Le Tribunal de première instance de Forécariah a rendu son verdict dans l’affaire de fraude au baccalauréat, session 2026. Des enseignants, des candidats et un faux postulant ont été condamnés pour leur implication dans un vaste réseau de tricherie découvert dans plusieurs centres d’examen. D’autres poursuites sont encore en cours.
Le Tribunal de première instance (TPI) de Forécariah a rendu sa décision dans le dossier relatif aux cas de fraude enregistrés lors du baccalauréat, session 2026. Les prévenus, parmi lesquels figurent des enseignants et des candidats, avaient été interpellés en possession de téléphones portables, de montres connectées et de copies des sujets d’examen déjà corrigées.
Selon le compte rendu de la Radio Télévision Guinéenne (RTG), les mis en cause ont reconnu les faits qui leur étaient reprochés au cours de leur procès.
Des peines adaptées au degré de responsabilité
À l’issue des débats, le tribunal a prononcé des sanctions différenciées en fonction du niveau d’implication de chaque prévenu.
Une dizaine d’enseignants ont ainsi été condamnés à un an d’emprisonnement avec sursis simple assorti d’une amende d’un million de francs guinéens chacun.
Le tribunal a, en revanche, retenu des faits plus graves contre Kabinet Chérif, reconnu coupable de substitution de candidat.
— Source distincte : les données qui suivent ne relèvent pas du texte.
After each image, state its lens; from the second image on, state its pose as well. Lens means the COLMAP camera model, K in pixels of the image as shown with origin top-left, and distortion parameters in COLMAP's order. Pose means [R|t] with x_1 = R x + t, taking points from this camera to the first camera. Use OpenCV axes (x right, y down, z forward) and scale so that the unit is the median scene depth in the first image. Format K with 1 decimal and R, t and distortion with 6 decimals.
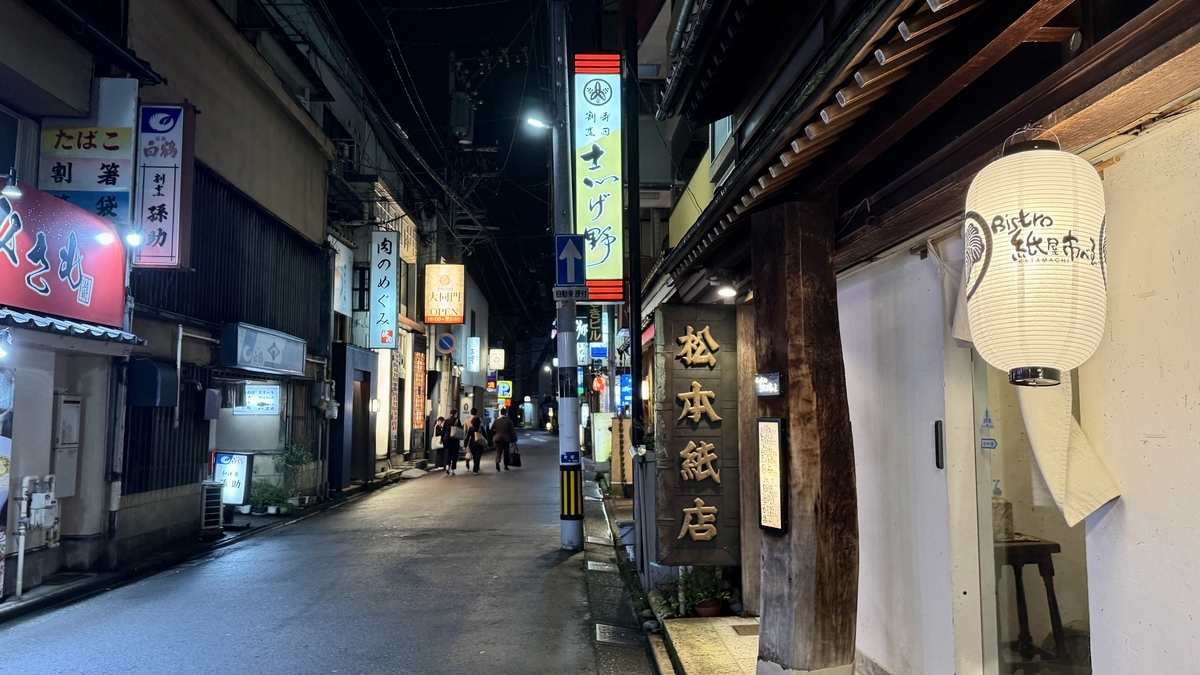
lens RADIAL K [[827.2, 0, 602.3], [0, 827.2, 334.6], [0, 0, 1]] dist [0.001069, -0.001514]
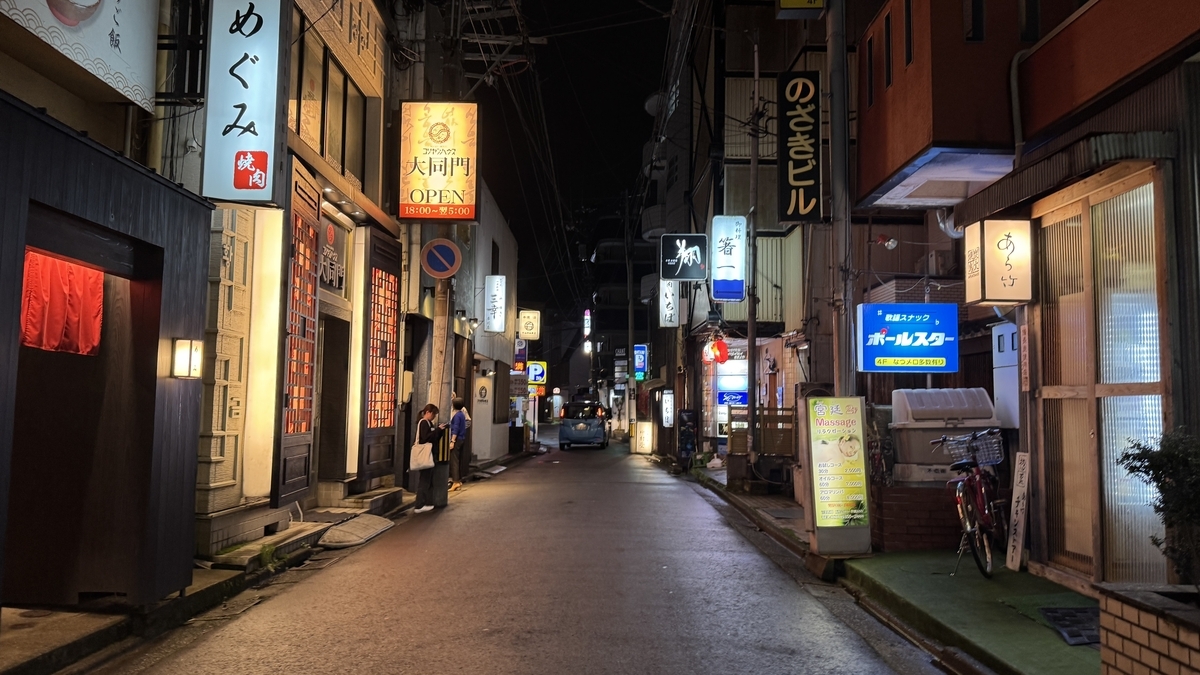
lens RADIAL K [[827.2, 0, 597.6], [0, 827.2, 340.8], [0, 0, 1]] dist [0.001069, -0.001514]
pose [[0.999427, 0.012153, -0.031599, -0.076496], [-0.011770, 0.999856, 0.012262, 0.052450], [0.031743, -0.011883, 0.999425, 0.494889]]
Il a été condamné à cinq mois d’emprisonnement ferme et au paiement d’une amende de trois millions de francs guinéens.
Dans sa décision, le président du tribunal, Oumar Kadiatou Sylla, a également ordonné la confiscation de l’ensemble des objets saisis, notamment les téléphones et autres équipements enregistrés sous les scellés n°030 du 1er juillet 2026 et n°031 du 2 juillet 2026, tout en mettant les frais de justice à la charge des condamnés.
Le procureur salue une décision « responsabilisante »
À l’issue du procès, le procureur de la République près le TPI de Forécariah, Mohamed Lamine Diallo, s’est félicité de la décision rendue.
« Nous sommes vraiment très satisfaits de la décision du tribunal concernant les 23 candidats. Il s’agit d’une responsabilité partagée. Premièrement, il y a une démission parentale. Ensuite, il y a la responsabilité de ces encadreurs qui, malheureusement, sont rémunérés par l’État, perçoivent des salaires, mais n’ont pas assumé pleinement leur mission. Nous appelons les responsables à une prise de conscience afin que notre système éducatif soit réellement à la hauteur de ses ambitions », a-t-il déclaré.
Neuf autres condamnations et de nouveaux procès attendus
Toujours selon la RTG, neuf autres prévenus ont été condamnés à six mois d’emprisonnement avec sursis, assortis d’une amende. Les candidats impliqués sont exclus de la session 2026 du baccalauréat et frappés d’une interdiction de se présenter à cet examen pendant la période prévue par la loi.
L’affaire est toutefois loin d’être close. Sept autres enseignants doivent encore comparaître dans les prochains jours afin que la justice établisse leur niveau de responsabilité dans ce dossier de fraude qui illustre la volonté des autorités de renforcer la crédibilité et l’intégrité des examens nationaux en Guinée.